The Book

At some point, you’ve likely heard of “the whiskey rebellion.”  You are probably vaguely familiar with the fact that Americans got angry over an excise tax on whiskey and decided to raise a ruckus about it.  If you’re interested in learning all of the details on this important event in American history, I highly suggest you check out “The Whiskey Rebellion” by William Hogeland.  Hogeland takes you through all of the history and makings of the Whiskey Rebellion.

The bulk of the book focuses on the military conflicts and negotiations at every step.  However, how did we get to that point?  Hogeland details how we got from a massive debt owed from the states during the American Revolution to the national government assuming those debts.  You’ll learn how the Federal government did not assume those debts owned by the states to be benevolent, but rather how a few scheming characters did so with a plan to achieve great wealth at the expense of the common people.  From there, the schemers dreamed up the national debt being paid by imposing a tax on whiskey.

Hogeland does a good job of explaining the economy system in 1791 America.  At this time, much of America existed on barter economy, especially the more rural western parts of America.  When a tax was imposed on whiskey distillers, payment was expected to be in cash. Coming up with hard currency was not a major stress for larger distillers in the east, but was a major problem for small cottage distillers in the west. 

The Dram

Bower Hill is a sourced Kentucky straight bourbon whiskey.  The brand name pays homage to the estate of Federal tax collector John Neville. Bower Hill was the site of the first armed conflict in the Whiskey Rebellion of western Pennsylvania.  The whiskey inside the bottle is sourced from an undisclosed Kentucky distillery.  The mashbill is also undisclosed, but is a legitimate high-rye bill.


The brand gives the following notes in the barrel strength expression:

Aroma: creme brûlée, Pecans 

Taste: Sweet vanilla, hint of nuts

Proof: 118.8

Alexander Hamilton, the chief plotter of the whiskey tax, was also in favor of large industry vs cottage industry.  Hamilton’s preference of large scale industry was taken into consideration as he implemented the whiskey tax that would benefit large distillers and disadvantage the small distillers in the west. 


Hogeland details how large distillers were given the option to pay a lower percentage flat tax, while small distillers had to pay based on potential output of their stills, even though most small distillers didn’t actually produce all that their stills were capable of producing.

In 1791, small distillers in western Pennsylvania decided they were not going to pay the tax, seeing as how America had just fought a war for independence over unjust taxation.  The resistance began with the Mingo Creek Boys or Mingo Creek Association in western Pennsylvania.  From here, Hogeland discusses how rebels were roused and initiated violence against tax collectors.  The resistance plotted for secession and war against the United States government.  As the rebels carried on for many month, Alexander Hamilton eventually convinced President Washington to enforce the tax and put down the resistance with Federal troops.   Washington mustered a Federal army of at least 13,000 troops, bigger than any single campaign ever assembled against the British in the war of independence.  This was the first major test of Federal authority in a relatively new nation.  The end result is that the rebels decided to back down and flee without much military conflict.  Washington and the Federal government adequately displayed authority.

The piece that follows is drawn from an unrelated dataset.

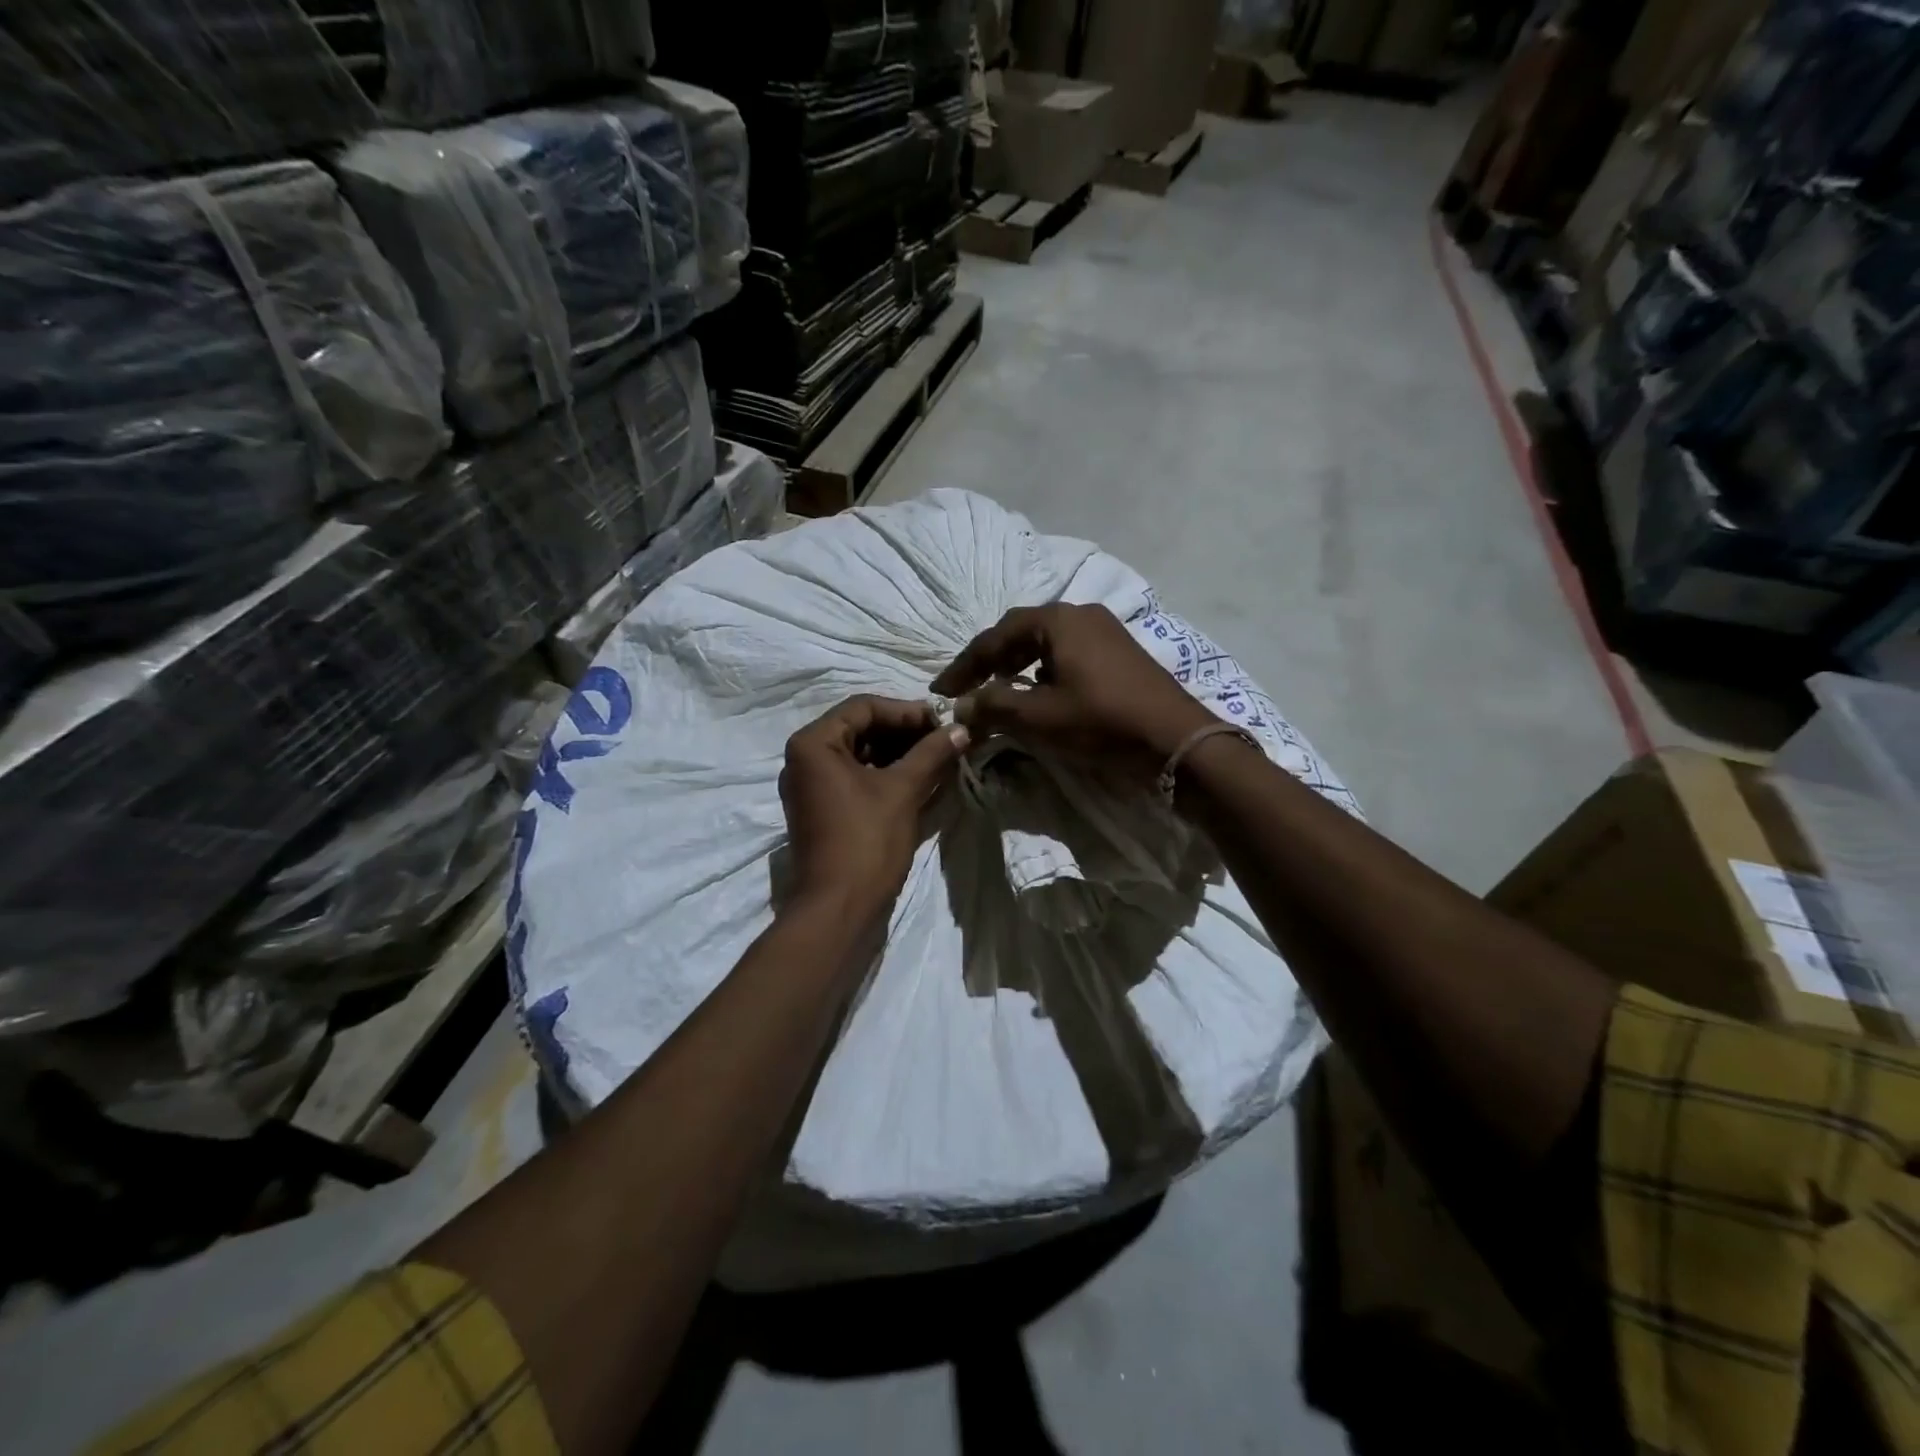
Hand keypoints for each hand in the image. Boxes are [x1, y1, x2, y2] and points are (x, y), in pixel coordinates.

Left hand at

If you’re fan of early American and military history, this book is for you.  The whiskey rebellion history has given us a few brand names for American whiskey.  Perhaps you’ve seen bottles of Bower Hill, but don’t know the origin of the name.  Bower Hill was the name of the estate of tax collector John Neville.  Bower Hill was the site of the first rebel military action in the Rebellion.  The Mingo Creek Boys who began the rebellion have led to the naming of Liberty Pole Spirits by Mingo Creek Craft Distillers in Pennsylvania.  Hogeland’s book runs 320 pages, but also exists in audio form.